*EXERCISE OBJECTIVE:* For the entries that follow, say how many lines hold the string "Superelastik", with nothing else in the reply.

*Collected data:*
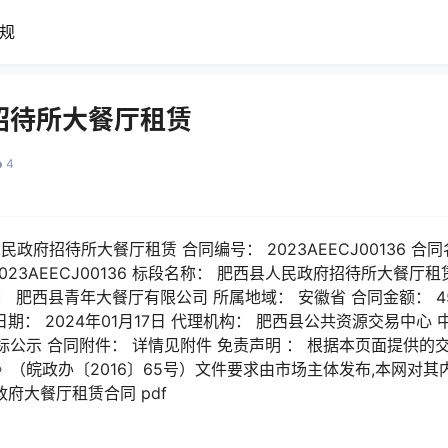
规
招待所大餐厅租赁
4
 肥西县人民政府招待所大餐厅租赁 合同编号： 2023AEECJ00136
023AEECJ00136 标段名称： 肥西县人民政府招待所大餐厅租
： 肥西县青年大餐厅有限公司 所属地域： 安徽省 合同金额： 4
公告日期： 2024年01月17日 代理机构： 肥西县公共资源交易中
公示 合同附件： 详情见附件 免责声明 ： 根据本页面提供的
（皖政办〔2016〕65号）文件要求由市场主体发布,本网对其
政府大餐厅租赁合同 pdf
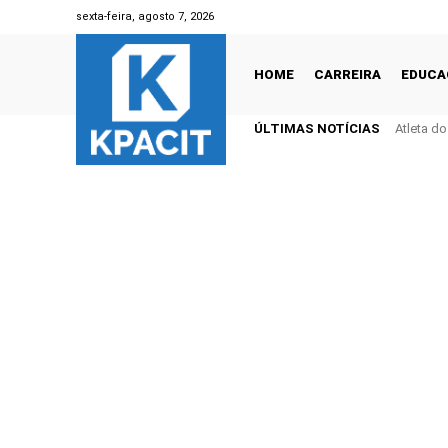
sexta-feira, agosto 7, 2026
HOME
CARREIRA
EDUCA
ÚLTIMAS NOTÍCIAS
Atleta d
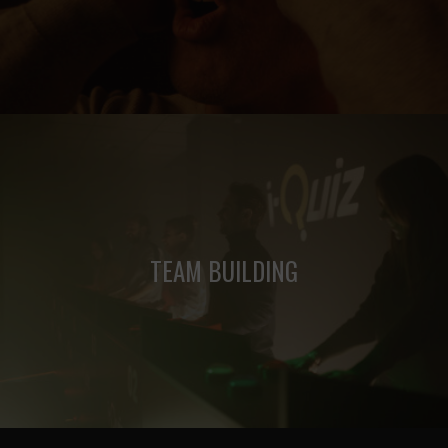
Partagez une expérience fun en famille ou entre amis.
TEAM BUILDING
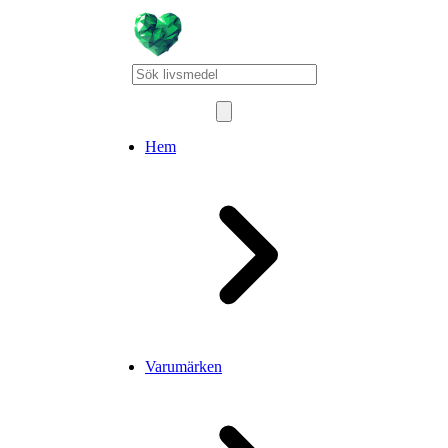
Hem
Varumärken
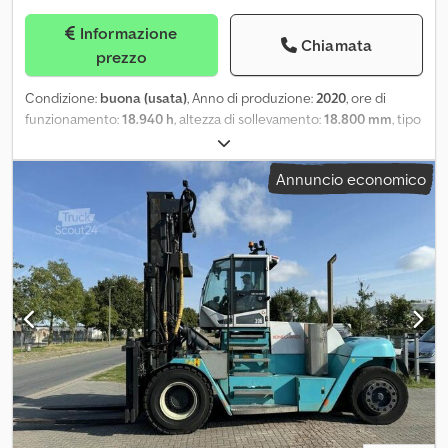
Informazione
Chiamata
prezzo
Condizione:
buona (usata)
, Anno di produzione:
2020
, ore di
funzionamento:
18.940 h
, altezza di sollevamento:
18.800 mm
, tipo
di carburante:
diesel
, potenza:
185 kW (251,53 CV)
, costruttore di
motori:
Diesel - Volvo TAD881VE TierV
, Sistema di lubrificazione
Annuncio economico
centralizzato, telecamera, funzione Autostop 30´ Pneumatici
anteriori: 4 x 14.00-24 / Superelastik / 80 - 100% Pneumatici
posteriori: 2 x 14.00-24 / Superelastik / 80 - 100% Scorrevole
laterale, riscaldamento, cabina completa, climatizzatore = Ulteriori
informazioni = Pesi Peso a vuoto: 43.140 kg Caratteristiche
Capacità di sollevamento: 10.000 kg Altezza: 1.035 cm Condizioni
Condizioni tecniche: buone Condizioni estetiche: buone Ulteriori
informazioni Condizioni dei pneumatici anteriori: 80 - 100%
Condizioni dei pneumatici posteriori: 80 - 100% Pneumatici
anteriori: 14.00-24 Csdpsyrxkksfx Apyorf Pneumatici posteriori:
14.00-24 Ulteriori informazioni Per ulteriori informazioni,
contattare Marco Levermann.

*OUTPUT OF THE EXERCISE:* 2